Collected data
╭──

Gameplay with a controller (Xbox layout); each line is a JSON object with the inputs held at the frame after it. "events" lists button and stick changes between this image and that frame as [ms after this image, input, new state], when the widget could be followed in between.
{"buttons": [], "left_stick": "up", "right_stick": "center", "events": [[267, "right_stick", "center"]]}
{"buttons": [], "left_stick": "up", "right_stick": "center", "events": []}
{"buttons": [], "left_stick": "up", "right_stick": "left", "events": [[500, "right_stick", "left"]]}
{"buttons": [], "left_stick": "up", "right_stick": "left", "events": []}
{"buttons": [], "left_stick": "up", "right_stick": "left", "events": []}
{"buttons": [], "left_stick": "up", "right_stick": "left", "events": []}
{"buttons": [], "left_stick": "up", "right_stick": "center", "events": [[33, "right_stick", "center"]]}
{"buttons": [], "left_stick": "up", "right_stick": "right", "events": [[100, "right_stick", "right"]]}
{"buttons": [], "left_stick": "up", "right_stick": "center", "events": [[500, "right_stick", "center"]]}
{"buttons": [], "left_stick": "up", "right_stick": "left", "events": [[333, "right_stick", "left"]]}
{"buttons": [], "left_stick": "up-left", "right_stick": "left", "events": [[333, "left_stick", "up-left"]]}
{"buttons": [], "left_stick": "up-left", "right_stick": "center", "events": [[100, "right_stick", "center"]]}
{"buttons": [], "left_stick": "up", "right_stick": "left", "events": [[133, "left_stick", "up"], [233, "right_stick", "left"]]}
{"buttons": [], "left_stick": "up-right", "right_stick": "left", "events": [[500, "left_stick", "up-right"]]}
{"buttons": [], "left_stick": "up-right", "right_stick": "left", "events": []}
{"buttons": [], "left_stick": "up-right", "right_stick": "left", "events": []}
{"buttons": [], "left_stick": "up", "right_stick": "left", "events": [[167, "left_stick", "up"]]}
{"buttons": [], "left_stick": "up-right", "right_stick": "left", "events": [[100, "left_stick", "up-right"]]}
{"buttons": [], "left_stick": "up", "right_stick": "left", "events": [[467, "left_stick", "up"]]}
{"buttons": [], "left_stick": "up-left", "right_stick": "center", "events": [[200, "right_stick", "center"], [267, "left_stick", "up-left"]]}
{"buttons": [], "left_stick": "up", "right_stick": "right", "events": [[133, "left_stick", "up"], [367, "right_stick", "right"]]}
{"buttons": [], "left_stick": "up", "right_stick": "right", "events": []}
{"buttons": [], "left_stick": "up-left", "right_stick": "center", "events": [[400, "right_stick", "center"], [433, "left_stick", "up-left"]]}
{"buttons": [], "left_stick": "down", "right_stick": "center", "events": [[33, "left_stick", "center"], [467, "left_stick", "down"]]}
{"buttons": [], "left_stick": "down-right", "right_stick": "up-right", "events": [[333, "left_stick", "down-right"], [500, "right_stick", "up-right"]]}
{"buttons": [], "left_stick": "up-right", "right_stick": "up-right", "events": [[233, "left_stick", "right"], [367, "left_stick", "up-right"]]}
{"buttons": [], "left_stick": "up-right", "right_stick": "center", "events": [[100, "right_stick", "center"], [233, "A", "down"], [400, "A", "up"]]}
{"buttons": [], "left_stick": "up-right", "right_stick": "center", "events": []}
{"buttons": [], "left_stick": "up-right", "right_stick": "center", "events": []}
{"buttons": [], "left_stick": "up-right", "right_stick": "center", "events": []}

╰──

PROBLEM REQUIREMENTS
What lines above contain "down"? Copy them out.

SOLVED EXERCISE
{"buttons": [], "left_stick": "down", "right_stick": "center", "events": [[33, "left_stick", "center"], [467, "left_stick", "down"]]}
{"buttons": [], "left_stick": "down-right", "right_stick": "up-right", "events": [[333, "left_stick", "down-right"], [500, "right_stick", "up-right"]]}
{"buttons": [], "left_stick": "up-right", "right_stick": "center", "events": [[100, "right_stick", "center"], [233, "A", "down"], [400, "A", "up"]]}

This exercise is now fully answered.